Im Klassenzimmer gab es einen Stromanschluss. Ein Engländer holt seinen elektrischen Rasierer hervor und gibt ihn an die anderen Gefangenen weiter. Frisch rasiert ist morgens ein gutes Gefühl. Durch das Fenster dringt bereits Frühlingsluft in den Klassenraum. Ein herrlicher Tag. Und der nächste Tag, der 8. April 1945, beginnt ebenfalls verheißungsvoll. Es ist der Weiße Sonntag, der Sonntag nach Ostern"[1]. Einer der Gefangenen ist evangelischer Pastor. Sein Name Dietrich Bonhoeffer. Die Mitgefangenen bitten ihn, eine Andacht zu halten. Er liest aus der Bibel vor, aus dem neuen Testament: "Gelobt sei Gott, der Vater unseres Herrn Jesus Christus, der uns in seiner großen Barmherzigkeit wieder geboren hat zu einer lebendigen Hoffnung durch die Auferstehung Jesu Christi." (1. Petrus 1,3)
Hoffnung, das war jetzt kurz vor der Befreiung durch die Alliierten das neue Lebensgefühl der Gefangenen. Auch der 39-jährige Bonhoeffer hat Hoffnung. Er ist verlobt und will nun heiraten.
Doch es kommt anders. Noch am Abend wird Bonhoeffer abgeholt und in das KZ Flossenbürg gebracht. Nach einem Scheingerichtsverfahren wird er am nächsten Morgen zusammen mit anderen Widerstandskämpfern gehängt. Sein Leichnam wird verbrannt, die Asche hingeschüttet auf einen Acker. Von der Hoffnung, die eben noch ganz groß war, blieb nichts mehr übrig. Sie war zerstört.
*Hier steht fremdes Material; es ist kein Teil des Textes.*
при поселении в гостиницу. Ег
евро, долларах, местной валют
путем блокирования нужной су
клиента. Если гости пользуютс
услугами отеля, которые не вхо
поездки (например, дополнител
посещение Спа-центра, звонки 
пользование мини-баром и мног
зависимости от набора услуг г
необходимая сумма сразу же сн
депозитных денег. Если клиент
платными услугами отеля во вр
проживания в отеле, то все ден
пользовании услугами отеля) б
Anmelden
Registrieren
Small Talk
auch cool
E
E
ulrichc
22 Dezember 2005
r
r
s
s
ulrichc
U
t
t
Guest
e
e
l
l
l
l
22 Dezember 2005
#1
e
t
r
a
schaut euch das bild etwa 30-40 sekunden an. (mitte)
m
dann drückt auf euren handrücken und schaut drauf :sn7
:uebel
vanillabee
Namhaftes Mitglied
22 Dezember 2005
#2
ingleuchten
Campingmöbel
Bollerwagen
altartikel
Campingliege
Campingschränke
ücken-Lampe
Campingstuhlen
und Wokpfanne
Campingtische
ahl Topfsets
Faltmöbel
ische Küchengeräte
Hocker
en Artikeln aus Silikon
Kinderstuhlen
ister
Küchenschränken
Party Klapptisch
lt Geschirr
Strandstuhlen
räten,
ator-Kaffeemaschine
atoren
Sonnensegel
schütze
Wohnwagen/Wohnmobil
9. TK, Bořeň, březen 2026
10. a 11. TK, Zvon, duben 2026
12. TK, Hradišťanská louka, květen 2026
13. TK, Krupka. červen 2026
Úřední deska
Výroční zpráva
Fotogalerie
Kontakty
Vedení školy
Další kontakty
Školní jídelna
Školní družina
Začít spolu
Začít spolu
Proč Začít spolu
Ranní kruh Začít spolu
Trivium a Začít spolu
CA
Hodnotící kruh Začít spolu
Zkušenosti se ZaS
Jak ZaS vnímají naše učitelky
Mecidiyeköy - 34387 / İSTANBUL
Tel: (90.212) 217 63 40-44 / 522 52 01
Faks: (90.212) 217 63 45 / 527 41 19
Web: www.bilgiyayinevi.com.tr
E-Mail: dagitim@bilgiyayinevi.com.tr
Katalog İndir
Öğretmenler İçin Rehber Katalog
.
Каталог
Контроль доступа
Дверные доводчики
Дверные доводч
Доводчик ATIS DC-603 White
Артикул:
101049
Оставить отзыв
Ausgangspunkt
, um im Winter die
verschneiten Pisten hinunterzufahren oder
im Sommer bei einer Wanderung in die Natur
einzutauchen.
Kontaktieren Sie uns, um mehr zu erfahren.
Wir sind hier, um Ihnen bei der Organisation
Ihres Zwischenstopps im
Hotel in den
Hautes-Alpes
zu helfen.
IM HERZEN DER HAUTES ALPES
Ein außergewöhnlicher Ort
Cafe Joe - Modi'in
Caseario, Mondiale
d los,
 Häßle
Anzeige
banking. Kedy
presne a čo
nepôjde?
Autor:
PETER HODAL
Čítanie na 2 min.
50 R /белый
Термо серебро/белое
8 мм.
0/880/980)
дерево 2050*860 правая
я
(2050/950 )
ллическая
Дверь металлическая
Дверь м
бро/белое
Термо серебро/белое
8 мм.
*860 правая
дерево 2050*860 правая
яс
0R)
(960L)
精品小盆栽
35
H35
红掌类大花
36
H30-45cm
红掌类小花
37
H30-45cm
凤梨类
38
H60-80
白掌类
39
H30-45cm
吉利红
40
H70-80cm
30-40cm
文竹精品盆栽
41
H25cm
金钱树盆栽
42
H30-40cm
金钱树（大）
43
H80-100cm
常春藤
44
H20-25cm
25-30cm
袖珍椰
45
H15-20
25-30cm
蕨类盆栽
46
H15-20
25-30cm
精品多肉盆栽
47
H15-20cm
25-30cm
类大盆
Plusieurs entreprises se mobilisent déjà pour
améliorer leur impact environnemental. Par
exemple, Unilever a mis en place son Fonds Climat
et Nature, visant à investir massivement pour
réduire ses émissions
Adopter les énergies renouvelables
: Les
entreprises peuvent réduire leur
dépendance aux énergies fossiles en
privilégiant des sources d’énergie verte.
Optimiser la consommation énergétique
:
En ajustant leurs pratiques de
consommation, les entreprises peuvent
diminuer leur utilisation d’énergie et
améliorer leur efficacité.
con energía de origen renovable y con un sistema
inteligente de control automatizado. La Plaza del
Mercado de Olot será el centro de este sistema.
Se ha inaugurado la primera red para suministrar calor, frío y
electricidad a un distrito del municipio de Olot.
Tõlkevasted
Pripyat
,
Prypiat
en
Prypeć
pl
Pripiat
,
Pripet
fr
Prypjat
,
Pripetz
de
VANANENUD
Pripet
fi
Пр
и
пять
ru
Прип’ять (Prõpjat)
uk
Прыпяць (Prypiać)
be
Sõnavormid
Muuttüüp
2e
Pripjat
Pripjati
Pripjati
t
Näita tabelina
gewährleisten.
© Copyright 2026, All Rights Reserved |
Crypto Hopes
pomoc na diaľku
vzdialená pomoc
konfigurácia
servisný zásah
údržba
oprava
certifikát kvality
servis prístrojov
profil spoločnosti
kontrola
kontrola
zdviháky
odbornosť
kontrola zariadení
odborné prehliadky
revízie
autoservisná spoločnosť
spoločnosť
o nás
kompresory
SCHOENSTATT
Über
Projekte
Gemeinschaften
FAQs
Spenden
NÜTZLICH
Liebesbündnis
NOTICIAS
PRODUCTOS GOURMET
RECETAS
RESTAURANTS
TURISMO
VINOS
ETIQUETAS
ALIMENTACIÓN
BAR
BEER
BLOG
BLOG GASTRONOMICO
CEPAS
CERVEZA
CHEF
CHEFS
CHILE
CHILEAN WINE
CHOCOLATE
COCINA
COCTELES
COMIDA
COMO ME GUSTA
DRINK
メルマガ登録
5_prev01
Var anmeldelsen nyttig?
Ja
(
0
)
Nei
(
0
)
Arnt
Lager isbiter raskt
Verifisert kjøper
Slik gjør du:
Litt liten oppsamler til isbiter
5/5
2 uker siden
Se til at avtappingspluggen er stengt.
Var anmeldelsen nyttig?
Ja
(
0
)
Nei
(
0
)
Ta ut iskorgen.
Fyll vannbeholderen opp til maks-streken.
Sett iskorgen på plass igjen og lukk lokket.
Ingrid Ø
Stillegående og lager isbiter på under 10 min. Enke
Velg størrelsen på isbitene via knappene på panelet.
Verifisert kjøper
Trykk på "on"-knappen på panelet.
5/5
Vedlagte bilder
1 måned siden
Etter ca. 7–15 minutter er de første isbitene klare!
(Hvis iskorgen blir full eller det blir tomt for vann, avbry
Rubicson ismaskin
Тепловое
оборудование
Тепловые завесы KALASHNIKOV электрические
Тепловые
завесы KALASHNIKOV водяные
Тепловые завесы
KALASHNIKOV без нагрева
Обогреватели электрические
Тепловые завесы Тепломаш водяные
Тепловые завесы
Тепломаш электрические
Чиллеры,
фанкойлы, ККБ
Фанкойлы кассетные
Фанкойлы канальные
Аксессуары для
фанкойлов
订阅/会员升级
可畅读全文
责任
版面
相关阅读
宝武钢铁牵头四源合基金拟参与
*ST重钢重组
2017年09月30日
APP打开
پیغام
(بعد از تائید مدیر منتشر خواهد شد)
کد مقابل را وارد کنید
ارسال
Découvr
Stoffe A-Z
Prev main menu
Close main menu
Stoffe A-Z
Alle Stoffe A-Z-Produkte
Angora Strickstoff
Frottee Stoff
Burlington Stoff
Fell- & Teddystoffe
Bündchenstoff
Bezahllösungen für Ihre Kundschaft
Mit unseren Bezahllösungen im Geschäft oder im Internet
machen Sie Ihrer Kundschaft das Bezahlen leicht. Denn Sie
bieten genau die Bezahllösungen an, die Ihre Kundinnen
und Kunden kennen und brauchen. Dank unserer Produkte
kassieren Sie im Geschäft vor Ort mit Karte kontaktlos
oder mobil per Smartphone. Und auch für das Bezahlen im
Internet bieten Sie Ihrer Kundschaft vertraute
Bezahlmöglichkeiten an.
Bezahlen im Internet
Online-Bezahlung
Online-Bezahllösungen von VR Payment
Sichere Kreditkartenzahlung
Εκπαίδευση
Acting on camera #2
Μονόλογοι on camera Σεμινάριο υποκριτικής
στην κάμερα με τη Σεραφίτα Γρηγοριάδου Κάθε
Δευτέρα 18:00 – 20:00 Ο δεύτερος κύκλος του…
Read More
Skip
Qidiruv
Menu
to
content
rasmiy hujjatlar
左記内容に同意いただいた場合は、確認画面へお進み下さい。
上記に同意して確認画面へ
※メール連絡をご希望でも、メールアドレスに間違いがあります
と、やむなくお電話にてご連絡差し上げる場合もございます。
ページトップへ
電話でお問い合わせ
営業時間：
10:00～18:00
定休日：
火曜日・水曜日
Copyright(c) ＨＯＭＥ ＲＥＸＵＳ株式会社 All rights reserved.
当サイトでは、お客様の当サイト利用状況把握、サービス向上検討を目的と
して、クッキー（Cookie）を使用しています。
Wirklich ganz zerstört? – Ein Mitgefangener, der Engländer mit dem Rasierapparat, berichtet vom Abschied Bonhoeffers, als er aus dem Klassenzimmer geführt wird: "Wir sagten ihm 'Auf Wiedersehen'", berichtet er, "da nahm mich Bonhoeffer beiseite. 'Dies ist das Ende', sagte er, und fügte hinzu 'für mich der Beginn des Lebens." [2]
Bonhoeffer lebte aus der Hoffnung. Seine Hoffnung war nicht an seine Befreiung geknüpft, auch nicht daran, bald zu heiraten, oder daran, dass es am 7. April so herrlich nach Frühling duftete. Seine Hoffnung war sein Glaube. Er glaubte der Geschichte des Jesus von Nazareth. Des Mannes voller Hoffnung, der das Leben predigte, der dafür aber sterben musste, der am Kreuz wirklich tot war, der drei Tage im Grab gelegen hatte, den aber der Tod nicht halten konnte. Und so wie Jesus starb, wusste auch Bonhoeffer, dass er sterben muss, aber so wie Jesus nicht im Tod blieb, so glaubte Bonhoeffer auch daran, nicht im Tod zu bleiben, sondern zu leben.
Die Hoffnung stirbt zuletzt – sagt ein Sprichwort. Aber auch wer zuletzt stirbt, ist irgendwann tot. Die Hoffnung, an die Bonhoeffer geglaubt hat, ist auch z u l e t z t nicht gestorben. Diese Hoffnung kann auch in schwersten Zeiten gute Tage schenken und auch den heutigen Tag in Hoffnung verwandeln, auch wenn gerade nichts dafürspricht. Es gibt diese Tage großer Hoffnungslosigkeit. Wenn wir Bonhoeffer glauben, kann auch ein solcher Tag "für mich der Beginn des Lebens" sein. Wer glaubt, der muss auch mit dem Schönsten rechnen.
[1] Bethge, Eberhard: Dietrich Bonhoeffer. Theologe, Christ, Zeitgenosse. München, Kaiser 1986, S. 1030ff.
[2] Bethge, Eberhard: Dietrich Bonhoeffer. Theologe, Christ, Zeitgenosse. München, Kaiser 1986, S. 1037.